Ao seu redor, em Bani Suheila, a leste de Khan Yunis, há centenas de famílias com crianças que esperam.
O Exército israelense afirma que esta área é relativamente segura, mas, no domingo, quatro bombas lançadas por um avião destruíram uma dúzia de casas.
O chefe dos hospitais de Gaza, Mohamed Zaqut, disse à AFP que houve "dez mortos, incluindo mulheres e crianças".
- Sem pão -
Quase uma em cada duas casas foi destruída, ou danificada, na Faixa de Gaza, onde existem atualmente mais de um milhão e meio de pessoas deslocadas, segundo a ONU. Em três dias, quase 200 mil pessoas trocaram o norte pelo sul.

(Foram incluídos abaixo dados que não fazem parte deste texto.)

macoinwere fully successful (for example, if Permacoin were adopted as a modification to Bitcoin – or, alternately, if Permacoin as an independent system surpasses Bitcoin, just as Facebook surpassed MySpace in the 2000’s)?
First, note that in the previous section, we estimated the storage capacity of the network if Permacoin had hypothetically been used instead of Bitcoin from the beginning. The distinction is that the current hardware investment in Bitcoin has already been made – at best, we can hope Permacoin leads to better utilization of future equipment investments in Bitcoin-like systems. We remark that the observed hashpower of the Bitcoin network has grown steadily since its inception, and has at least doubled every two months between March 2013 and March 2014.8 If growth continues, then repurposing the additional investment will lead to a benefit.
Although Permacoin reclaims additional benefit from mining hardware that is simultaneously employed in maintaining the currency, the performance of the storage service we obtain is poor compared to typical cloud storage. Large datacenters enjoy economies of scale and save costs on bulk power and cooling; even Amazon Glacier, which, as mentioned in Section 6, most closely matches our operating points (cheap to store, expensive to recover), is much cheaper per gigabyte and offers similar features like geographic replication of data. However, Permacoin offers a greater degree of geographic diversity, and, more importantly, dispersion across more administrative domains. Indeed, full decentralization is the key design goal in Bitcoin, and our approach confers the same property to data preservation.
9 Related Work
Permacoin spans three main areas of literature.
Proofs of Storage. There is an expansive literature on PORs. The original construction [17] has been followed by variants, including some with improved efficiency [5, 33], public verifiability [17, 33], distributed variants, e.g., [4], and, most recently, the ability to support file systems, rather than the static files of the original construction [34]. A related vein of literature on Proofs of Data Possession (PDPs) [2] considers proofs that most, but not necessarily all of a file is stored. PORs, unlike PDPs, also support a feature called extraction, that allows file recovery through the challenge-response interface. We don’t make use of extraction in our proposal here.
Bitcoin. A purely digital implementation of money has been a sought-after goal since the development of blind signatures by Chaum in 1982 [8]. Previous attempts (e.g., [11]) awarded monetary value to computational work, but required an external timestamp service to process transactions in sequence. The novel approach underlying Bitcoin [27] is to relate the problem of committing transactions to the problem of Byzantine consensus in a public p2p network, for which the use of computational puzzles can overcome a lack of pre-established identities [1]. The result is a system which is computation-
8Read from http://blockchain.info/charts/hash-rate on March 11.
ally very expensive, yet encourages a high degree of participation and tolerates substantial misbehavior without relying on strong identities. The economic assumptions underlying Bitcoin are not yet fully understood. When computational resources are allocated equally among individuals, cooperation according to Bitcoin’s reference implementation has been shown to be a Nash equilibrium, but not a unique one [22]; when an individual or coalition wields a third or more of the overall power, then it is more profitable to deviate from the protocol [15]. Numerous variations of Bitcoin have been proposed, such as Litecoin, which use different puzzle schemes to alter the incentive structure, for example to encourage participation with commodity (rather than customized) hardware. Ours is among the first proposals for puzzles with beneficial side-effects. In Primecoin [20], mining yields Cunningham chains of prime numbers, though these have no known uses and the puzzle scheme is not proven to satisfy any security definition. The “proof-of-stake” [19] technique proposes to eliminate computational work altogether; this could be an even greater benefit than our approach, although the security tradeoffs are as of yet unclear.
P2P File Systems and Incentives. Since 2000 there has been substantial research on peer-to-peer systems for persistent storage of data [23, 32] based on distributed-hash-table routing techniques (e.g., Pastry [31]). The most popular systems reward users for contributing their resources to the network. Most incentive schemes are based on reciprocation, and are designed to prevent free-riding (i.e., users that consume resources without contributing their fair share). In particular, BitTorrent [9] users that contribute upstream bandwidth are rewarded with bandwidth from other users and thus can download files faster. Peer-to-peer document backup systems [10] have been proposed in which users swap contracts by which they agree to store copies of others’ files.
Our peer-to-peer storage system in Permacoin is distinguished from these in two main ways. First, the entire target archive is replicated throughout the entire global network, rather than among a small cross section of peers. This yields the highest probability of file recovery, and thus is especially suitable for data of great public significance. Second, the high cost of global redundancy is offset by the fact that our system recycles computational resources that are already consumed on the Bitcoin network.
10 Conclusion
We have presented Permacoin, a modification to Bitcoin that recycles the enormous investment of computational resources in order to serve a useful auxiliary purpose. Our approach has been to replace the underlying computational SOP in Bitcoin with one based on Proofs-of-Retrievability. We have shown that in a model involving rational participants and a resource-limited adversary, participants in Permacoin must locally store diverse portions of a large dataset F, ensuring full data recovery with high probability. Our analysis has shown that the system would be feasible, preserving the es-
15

Com esse fluxo, os aluguéis que giravam em torno de US$ 150 por mês agora são oferecidos entre US$ 500 e US$ 1.000 (R$ 763,5, R$ 2.455 e R$ 4.910, respectivamente, na cotação atual).
"Aluguel? Não consigo nem encontrar pão para alimentar meus filhos", desabafa Um Yaqub, 42 anos, que chegou a Khan Yunis há três dias com o marido e seus sete filhos.

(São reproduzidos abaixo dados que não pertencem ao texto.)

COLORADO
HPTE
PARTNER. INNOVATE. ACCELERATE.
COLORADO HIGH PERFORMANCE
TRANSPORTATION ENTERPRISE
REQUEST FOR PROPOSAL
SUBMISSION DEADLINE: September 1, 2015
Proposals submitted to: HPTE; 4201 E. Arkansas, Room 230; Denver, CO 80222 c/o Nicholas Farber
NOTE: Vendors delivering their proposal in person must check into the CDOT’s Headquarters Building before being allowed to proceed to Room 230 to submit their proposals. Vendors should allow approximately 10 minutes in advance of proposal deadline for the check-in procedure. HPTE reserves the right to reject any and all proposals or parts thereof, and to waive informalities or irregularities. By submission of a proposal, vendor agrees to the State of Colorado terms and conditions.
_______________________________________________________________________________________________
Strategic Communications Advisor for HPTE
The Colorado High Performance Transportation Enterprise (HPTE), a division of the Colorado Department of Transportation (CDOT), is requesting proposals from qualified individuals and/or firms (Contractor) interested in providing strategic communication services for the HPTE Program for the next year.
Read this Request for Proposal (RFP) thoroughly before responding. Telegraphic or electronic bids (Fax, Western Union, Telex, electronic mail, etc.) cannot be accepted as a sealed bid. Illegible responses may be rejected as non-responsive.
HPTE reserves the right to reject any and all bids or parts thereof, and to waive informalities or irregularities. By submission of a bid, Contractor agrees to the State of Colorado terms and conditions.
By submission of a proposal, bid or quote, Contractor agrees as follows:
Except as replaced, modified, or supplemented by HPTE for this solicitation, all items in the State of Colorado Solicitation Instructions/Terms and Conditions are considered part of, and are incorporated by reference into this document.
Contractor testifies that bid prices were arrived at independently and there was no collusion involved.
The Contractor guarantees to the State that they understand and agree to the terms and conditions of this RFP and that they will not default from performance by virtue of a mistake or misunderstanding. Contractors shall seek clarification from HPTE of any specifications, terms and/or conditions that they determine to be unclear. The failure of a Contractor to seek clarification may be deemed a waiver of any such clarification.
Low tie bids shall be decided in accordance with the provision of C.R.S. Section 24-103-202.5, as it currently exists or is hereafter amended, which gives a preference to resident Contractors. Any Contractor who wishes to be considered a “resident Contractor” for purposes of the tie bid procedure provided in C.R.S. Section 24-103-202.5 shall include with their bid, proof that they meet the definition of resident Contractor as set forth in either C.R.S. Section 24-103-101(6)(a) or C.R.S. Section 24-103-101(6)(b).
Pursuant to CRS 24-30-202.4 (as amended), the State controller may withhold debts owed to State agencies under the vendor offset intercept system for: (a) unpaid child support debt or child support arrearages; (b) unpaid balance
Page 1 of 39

O acesso ao pão é tão difícil, porque "o único moinho da Faixa de Gaza não funciona mais por falta de eletricidade e de combustível", explica a ONU.
Em 7 de outubro, o Hamas, no poder em Gaza, lançou um ataque sem precedentes em solo israelense, matando 1.200 pessoas, a maioria civis, e sequestrando mais de 240, segundo as autoridades israelenses.

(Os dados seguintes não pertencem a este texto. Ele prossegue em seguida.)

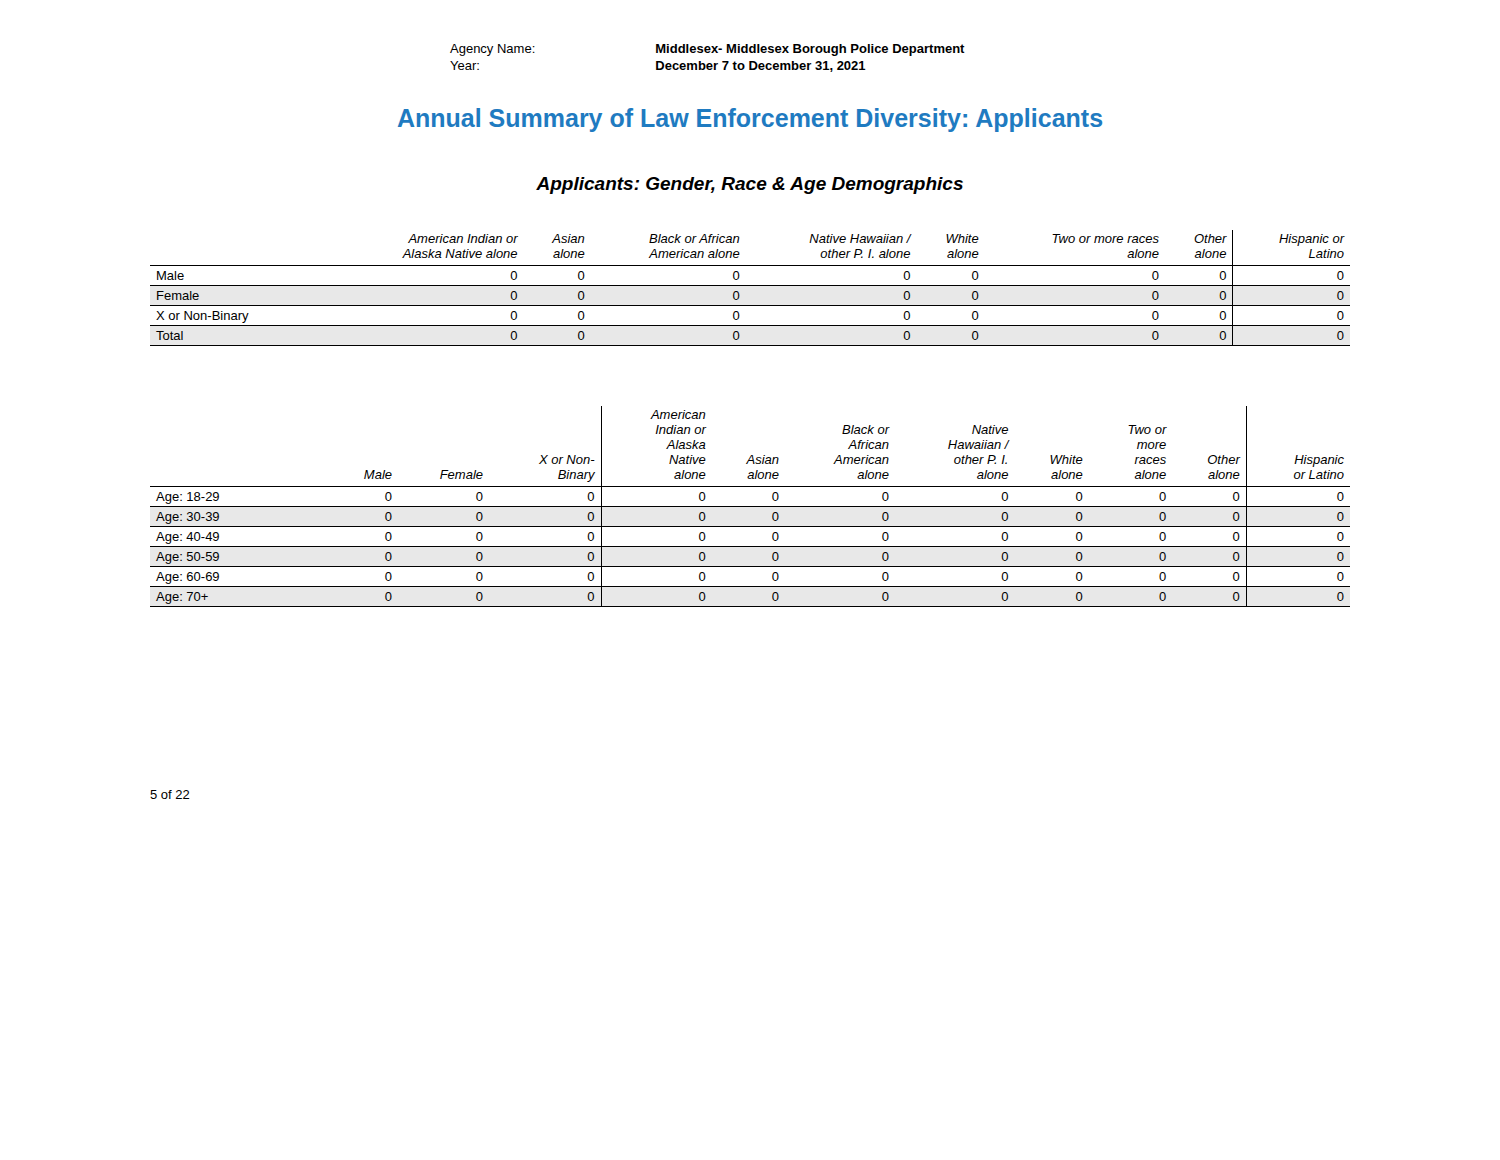| Agency Name: | Middlesex- Middlesex Borough Police Department |
| Year: | December 7 to December 31, 2021 |
Annual Summary of Law Enforcement Diversity: Applicants
Applicants: Gender, Race & Age Demographics
| | American Indian or Alaska Native alone | Asian alone | Black or African American alone | Native Hawaiian / other P. I. alone | White alone | Two or more races alone | Other alone | Hispanic or Latino |
| --- | --- | --- | --- | --- | --- | --- | --- | --- |
| Male | 0 | 0 | 0 | 0 | 0 | 0 | 0 | 0 |
| Female | 0 | 0 | 0 | 0 | 0 | 0 | 0 | 0 |
| X or Non-Binary | 0 | 0 | 0 | 0 | 0 | 0 | 0 | 0 |
| Total | 0 | 0 | 0 | 0 | 0 | 0 | 0 | 0 |
| | Male | Female | X or Non- Binary | American Indian or Alaska Native alone | Asian alone | Black or African American alone | Native Hawaiian / other P. I. alone | White alone | Two or more races alone | Other alone | Hispanic or Latino |
| --- | --- | --- | --- | --- | --- | --- | --- | --- | --- | --- | --- |
| Age: 18-29 | 0 | 0 | 0 | 0 | 0 | 0 | 0 | 0 | 0 | 0 | 0 |
| Age: 30-39 | 0 | 0 | 0 | 0 | 0 | 0 | 0 | 0 | 0 | 0 | 0 |
| Age: 40-49 | 0 | 0 | 0 | 0 | 0 | 0 | 0 | 0 | 0 | 0 | 0 |
| Age: 50-59 | 0 | 0 | 0 | 0 | 0 | 0 | 0 | 0 | 0 | 0 | 0 |
| Age: 60-69 | 0 | 0 | 0 | 0 | 0 | 0 | 0 | 0 | 0 | 0 | 0 |
| Age: 70+ | 0 | 0 | 0 | 0 | 0 | 0 | 0 | 0 | 0 | 0 | 0 |
5 of 22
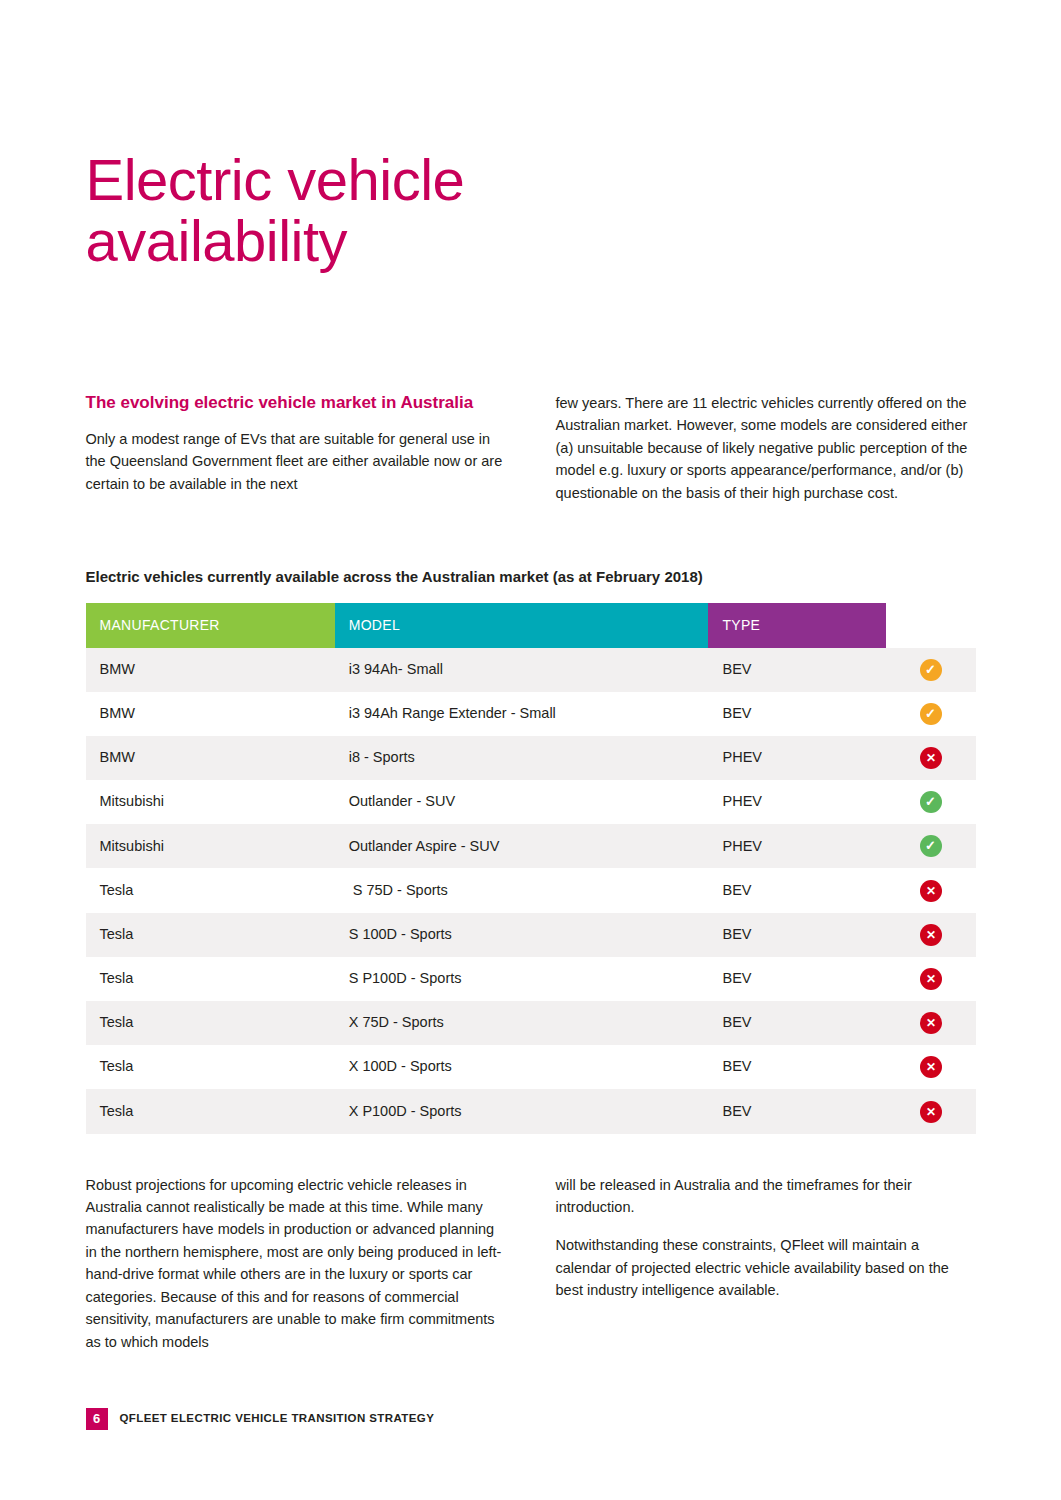Electric vehicle
availability
The evolving electric vehicle market in Australia
Only a modest range of EVs that are suitable for general use in the Queensland Government fleet are either available now or are certain to be available in the next
few years. There are 11 electric vehicles currently offered on the Australian market. However, some models are considered either (a) unsuitable because of likely negative public perception of the model e.g. luxury or sports appearance/performance, and/or (b) questionable on the basis of their high purchase cost.
Electric vehicles currently available across the Australian market (as at February 2018)
| MANUFACTURER | MODEL | TYPE | |
| --- | --- | --- | --- |
| BMW | i3 94Ah- Small | BEV | |
| BMW | i3 94Ah Range Extender - Small | BEV | |
| BMW | i8 - Sports | PHEV | |
| Mitsubishi | Outlander - SUV | PHEV | |
| Mitsubishi | Outlander Aspire - SUV | PHEV | |
| Tesla | S 75D - Sports | BEV | |
| Tesla | S 100D - Sports | BEV | |
| Tesla | S P100D - Sports | BEV | |
| Tesla | X 75D - Sports | BEV | |
| Tesla | X 100D - Sports | BEV | |
| Tesla | X P100D - Sports | BEV | |
Robust projections for upcoming electric vehicle releases in Australia cannot realistically be made at this time. While many manufacturers have models in production or advanced planning in the northern hemisphere, most are only being produced in left-hand-drive format while others are in the luxury or sports car categories. Because of this and for reasons of commercial sensitivity, manufacturers are unable to make firm commitments as to which models
will be released in Australia and the timeframes for their introduction.
Notwithstanding these constraints, QFleet will maintain a calendar of projected electric vehicle availability based on the best industry intelligence available.
6
QFleet Electric Vehicle Transition Strategy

Desde então, Israel bombardeou o pequeno território palestino, onde mais de 11.000 pessoas, principalmente civis, morreram, segundo o Ministério da Saúde do Hamas.
- 'Dormimos no chão' -
Antes do conflito, pouco mais de 80% dos habitantes de Gaza viviam na pobreza, e quase dois terços dependiam da ajuda internacional, conforme dados da ONU.
A fome não é o único problema de Yaqub.
"Meu marido tem problemas cardíacos", diz ela, e sua filha Rim, 20 anos, "deveria estar em uma cama ortopédica".
"Mas dormimos todos no chão, na poeira e não temos nem cobertor, apesar de fazer muito frio à noite", relata.
Seu marido, Atef Abu Jarad, de 47 anos, permanece em uma sala de aula no primeiro andar da escola onde a família está alojada em barracas com dezenas de outros deslocados.
"Não tenho um shekel para comprar comida para os meus filhos", lamenta, embora as barracas tampouco tenham água mineral, leite e fralda infantis, ou macarrão seco.
Os deslocados recebem alguma ajuda alimentar.
"Uma porção de arroz para dividir entre sete", resume.
Quanto à água, é preciso ir buscá-la em uma torneira, na qual há uma longa fila de deslocados. Sua filha Rim teve de interromper o tratamento com os analgésicos que toma desde o nascimento, por sofrer de deformidades na coluna e nos ombros.
"A dor me impede de dormir, mas não temos como comprar remédios", diz ela, resignada, com o estômago vazio. Porque seus irmãos e irmãs mais novos "precisam se alimentar".